## WHAT YOU SHOULD DO
Return the lines of the listing starting with the line containing "Cette recherche s’appuie" and going on through the line containing "polycephalum", copied exactly as they appear.

##### EXTRACTED RECORDS #####

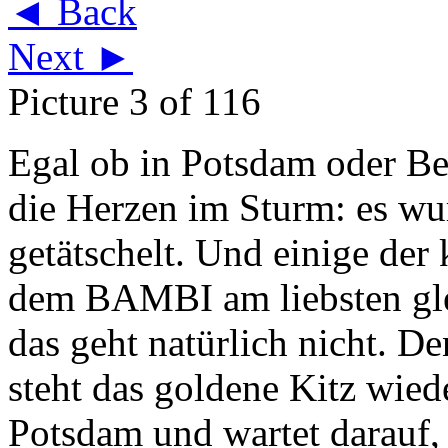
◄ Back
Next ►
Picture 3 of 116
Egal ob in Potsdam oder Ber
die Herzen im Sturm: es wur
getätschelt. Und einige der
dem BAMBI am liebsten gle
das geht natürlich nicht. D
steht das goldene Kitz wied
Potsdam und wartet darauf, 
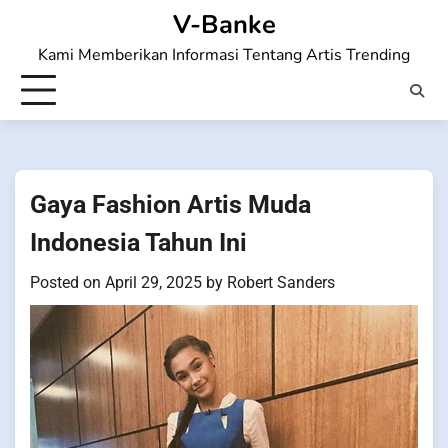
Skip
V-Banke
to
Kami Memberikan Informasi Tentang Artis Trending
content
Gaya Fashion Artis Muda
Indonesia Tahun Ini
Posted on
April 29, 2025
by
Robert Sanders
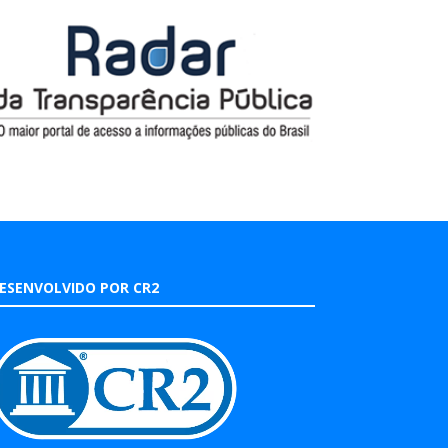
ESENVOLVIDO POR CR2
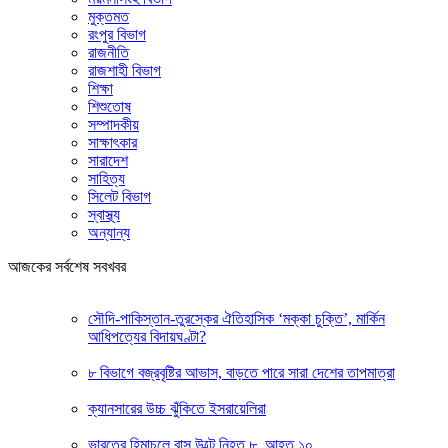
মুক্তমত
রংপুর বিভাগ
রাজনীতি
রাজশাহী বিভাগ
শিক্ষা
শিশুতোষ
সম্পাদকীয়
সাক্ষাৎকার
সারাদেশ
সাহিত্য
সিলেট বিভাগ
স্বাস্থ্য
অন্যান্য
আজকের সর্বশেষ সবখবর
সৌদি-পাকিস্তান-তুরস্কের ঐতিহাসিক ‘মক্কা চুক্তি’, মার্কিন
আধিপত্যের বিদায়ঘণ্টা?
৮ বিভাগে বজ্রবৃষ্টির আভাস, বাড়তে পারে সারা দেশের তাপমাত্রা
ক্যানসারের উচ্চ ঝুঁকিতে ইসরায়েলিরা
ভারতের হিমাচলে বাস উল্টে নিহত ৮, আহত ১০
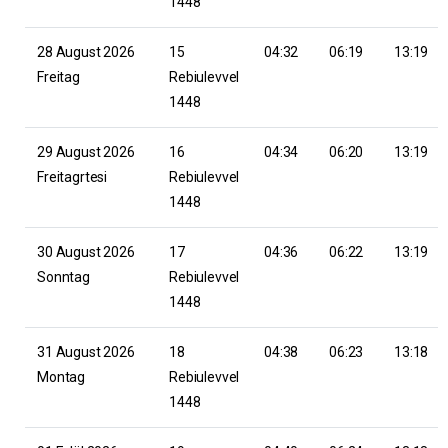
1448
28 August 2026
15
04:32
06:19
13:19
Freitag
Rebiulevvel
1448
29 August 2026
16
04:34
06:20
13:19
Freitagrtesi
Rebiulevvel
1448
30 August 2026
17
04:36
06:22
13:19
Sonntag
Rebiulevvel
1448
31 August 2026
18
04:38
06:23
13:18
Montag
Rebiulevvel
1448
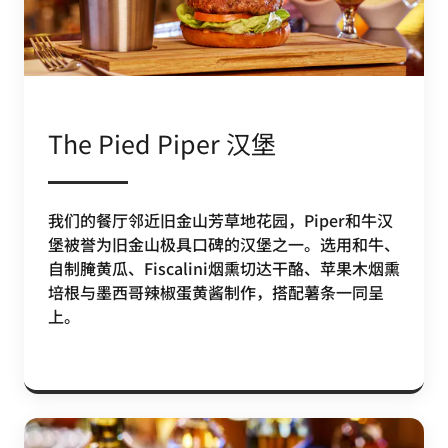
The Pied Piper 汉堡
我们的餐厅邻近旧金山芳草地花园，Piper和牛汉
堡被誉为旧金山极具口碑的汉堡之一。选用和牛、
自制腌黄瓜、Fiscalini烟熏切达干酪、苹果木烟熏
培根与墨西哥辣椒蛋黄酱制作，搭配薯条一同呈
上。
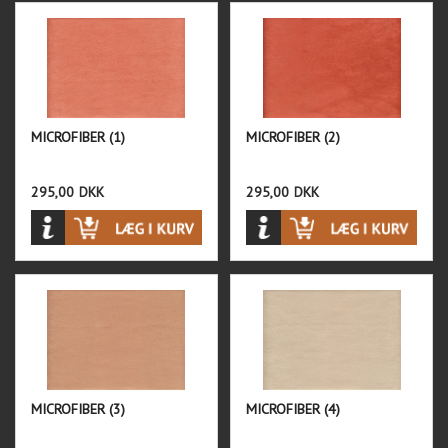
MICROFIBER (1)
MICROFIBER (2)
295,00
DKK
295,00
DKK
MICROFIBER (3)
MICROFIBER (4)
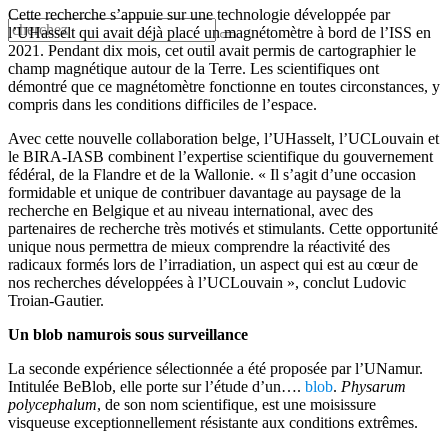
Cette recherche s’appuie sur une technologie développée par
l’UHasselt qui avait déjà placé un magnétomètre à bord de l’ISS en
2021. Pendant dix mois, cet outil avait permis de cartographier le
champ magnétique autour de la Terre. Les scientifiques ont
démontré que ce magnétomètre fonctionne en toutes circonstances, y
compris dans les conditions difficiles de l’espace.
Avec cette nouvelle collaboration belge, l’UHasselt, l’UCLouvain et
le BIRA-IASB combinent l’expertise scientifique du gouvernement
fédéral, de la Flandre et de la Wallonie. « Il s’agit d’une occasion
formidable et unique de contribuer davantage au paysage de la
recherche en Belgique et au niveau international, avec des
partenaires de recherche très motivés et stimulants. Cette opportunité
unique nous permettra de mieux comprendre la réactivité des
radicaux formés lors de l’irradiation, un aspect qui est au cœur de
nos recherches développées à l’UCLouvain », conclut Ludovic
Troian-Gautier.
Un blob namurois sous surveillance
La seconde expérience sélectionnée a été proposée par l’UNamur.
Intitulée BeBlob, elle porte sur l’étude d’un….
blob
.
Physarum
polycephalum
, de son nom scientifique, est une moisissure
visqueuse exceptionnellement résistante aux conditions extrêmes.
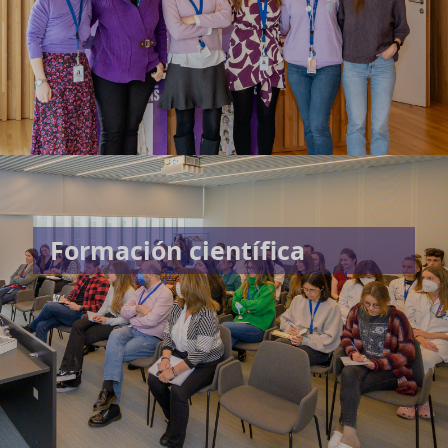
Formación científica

#####
##### EXTRACTED RECORDS #####

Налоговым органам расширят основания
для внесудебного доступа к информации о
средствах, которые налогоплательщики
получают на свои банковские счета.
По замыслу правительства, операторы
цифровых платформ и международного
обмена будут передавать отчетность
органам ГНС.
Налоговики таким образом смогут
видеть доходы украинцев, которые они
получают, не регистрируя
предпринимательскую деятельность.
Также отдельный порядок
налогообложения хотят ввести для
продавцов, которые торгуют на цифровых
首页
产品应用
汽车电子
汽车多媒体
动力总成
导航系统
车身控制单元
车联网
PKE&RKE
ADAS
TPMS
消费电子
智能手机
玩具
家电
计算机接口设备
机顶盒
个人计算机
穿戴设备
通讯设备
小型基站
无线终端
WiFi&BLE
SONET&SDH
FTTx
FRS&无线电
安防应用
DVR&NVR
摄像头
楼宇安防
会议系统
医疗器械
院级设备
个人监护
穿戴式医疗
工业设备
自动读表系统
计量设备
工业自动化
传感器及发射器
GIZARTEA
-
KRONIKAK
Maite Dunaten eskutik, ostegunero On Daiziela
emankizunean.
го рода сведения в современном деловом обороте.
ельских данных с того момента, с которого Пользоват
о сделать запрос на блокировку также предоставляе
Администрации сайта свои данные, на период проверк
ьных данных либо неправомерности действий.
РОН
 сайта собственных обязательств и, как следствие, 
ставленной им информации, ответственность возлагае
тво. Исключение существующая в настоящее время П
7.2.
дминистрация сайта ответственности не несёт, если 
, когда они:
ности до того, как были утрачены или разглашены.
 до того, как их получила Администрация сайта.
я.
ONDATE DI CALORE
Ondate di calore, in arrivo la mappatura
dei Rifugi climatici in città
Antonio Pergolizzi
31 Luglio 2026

#####
##### EXTRACTED RECORDS #####

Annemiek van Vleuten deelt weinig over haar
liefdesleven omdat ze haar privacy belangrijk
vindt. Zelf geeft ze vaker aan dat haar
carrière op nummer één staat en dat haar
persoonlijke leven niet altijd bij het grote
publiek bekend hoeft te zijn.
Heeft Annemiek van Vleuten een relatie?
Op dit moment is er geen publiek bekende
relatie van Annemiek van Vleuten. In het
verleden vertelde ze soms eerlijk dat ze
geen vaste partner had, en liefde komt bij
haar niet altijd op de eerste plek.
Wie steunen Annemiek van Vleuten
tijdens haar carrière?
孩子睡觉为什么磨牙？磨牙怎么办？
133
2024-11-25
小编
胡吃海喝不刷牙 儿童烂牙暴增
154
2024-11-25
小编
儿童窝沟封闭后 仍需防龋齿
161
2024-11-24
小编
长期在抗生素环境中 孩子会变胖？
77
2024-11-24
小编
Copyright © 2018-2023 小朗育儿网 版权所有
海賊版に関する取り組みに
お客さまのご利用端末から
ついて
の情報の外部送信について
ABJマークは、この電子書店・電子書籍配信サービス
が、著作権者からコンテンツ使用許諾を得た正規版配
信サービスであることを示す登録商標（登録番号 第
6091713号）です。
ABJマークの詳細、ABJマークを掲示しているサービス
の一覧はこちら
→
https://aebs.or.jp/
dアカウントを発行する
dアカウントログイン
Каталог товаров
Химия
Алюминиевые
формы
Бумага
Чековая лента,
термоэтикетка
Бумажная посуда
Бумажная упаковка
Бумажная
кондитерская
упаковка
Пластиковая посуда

#####

## SOLUTION BELOW
Cette recherche s’appuie sur une technologie développée par
l’UHasselt qui avait déjà placé un magnétomètre à bord de l’ISS en
2021. Pendant dix mois, cet outil avait permis de cartographier le
champ magnétique autour de la Terre. Les scientifiques ont
démontré que ce magnétomètre fonctionne en toutes circonstances, y
compris dans les conditions difficiles de l’espace.
Avec cette nouvelle collaboration belge, l’UHasselt, l’UCLouvain et
le BIRA-IASB combinent l’expertise scientifique du gouvernement
fédéral, de la Flandre et de la Wallonie. « Il s’agit d’une occasion
formidable et unique de contribuer davantage au paysage de la
recherche en Belgique et au niveau international, avec des
partenaires de recherche très motivés et stimulants. Cette opportunité
unique nous permettra de mieux comprendre la réactivité des
radicaux formés lors de l’irradiation, un aspect qui est au cœur de
nos recherches développées à l’UCLouvain », conclut Ludovic
Troian-Gautier.
Un blob namurois sous surveillance
La seconde expérience sélectionnée a été proposée par l’UNamur.
Intitulée BeBlob, elle porte sur l’étude d’un….
blob
.
Physarum
polycephalum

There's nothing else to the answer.